Unlike traditional RAG, CodaCite's retrieval engine combines the strengths of Keyword Search and Vector Search through a Hybrid Retriever:

  • BM25 (Lexical): Ensures precision for specific entities, acronyms, and technical jargon.
  • Vector (Semantic): Captures thematic intent and conceptual similarity, even when keywords do not match.

Weighted α-Scoring

The final relevance score is a weighted combination of lexical and semantic results:

\[Score = (BM25 \times \alpha) + (CosineSimilarity \times (1 - \alpha))\]

Typically, \(\alpha\) is tuned to 0.4, favoring semantic context while retaining strong keyword anchoring.

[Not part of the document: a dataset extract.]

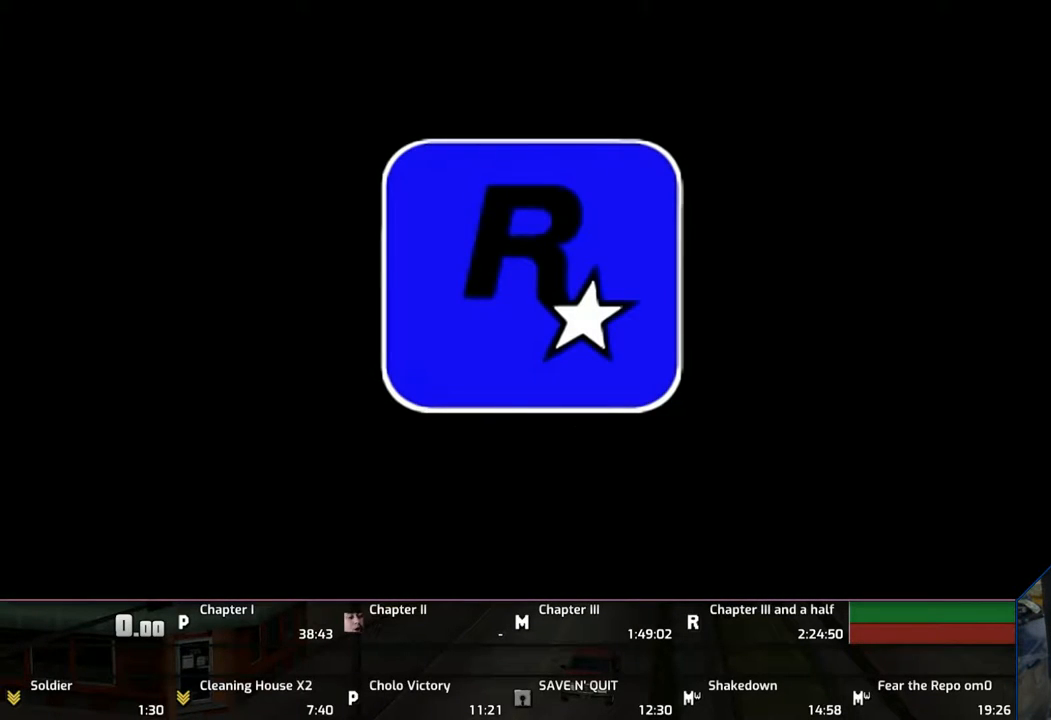
{"buttons": ["CROSS"], "left_stick": "center", "right_stick": "center", "events": [[67, "CROSS", "up"], [117, "CROSS", "down"], [267, "CROSS", "up"], [317, "CROSS", "down"]]}
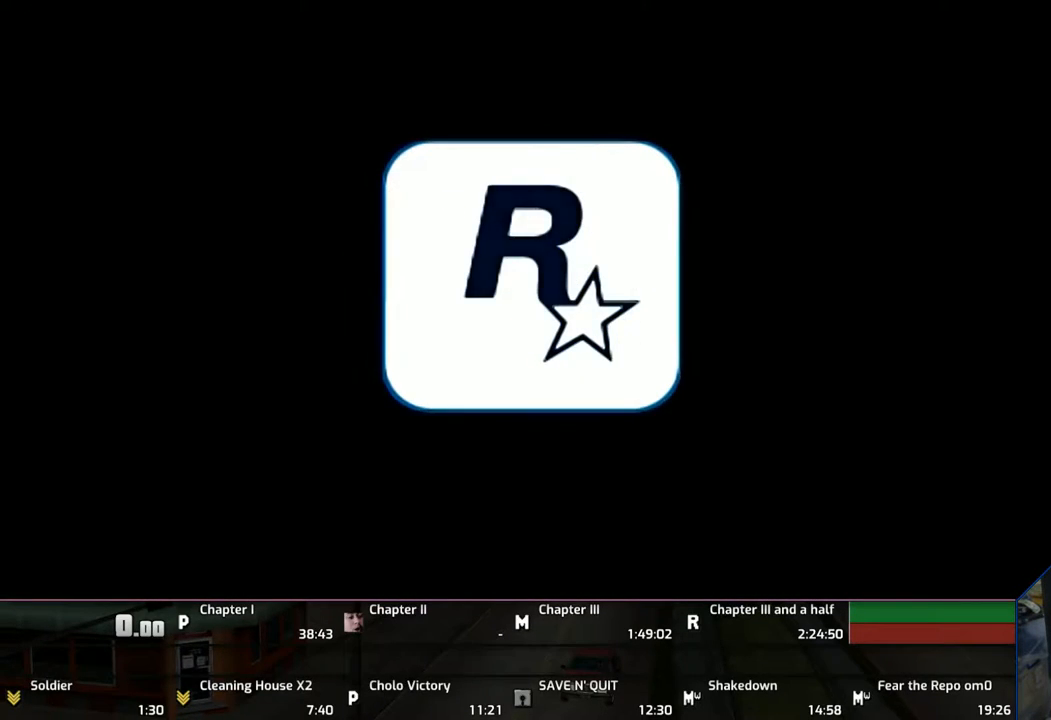
{"buttons": [], "left_stick": "center", "right_stick": "center", "events": [[117, "CROSS", "up"], [217, "CROSS", "down"], [317, "CROSS", "up"], [383, "CROSS", "down"], [467, "CROSS", "up"]]}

3.2 The Self-Correcting Retrieval Loop (LangGraph)

CodaCite does not rely on a single, static retrieval call. Instead, it utilizes an agentic loop built on LangGraph. This loop mimics the human process of "searching, evaluating, and refining."

The Retrieval Cycle

  1. Retrieve: The initial query is vectorized and executed against the Hybrid Index. Simultaneously, the system links query entities to the Knowledge Graph and performs a depth-limited traversal.
  2. Rerank: A ModernBERT cross-encoder reranks all retrieved candidates. This phase applies high-precision filtering (typically >0.3 score) to discard noisy or irrelevant context snippets.
  3. Rewrite (Conditional): If the reranking phase determines that no relevant documents were found and the rewrite_count is below the limit, the Query Rewriter node is triggered. It uses an LLM to optimize the query and restarts the loop.
  4. Final Synthesis: Once relevant context is secured, the documents are returned as the grounded context window for generation.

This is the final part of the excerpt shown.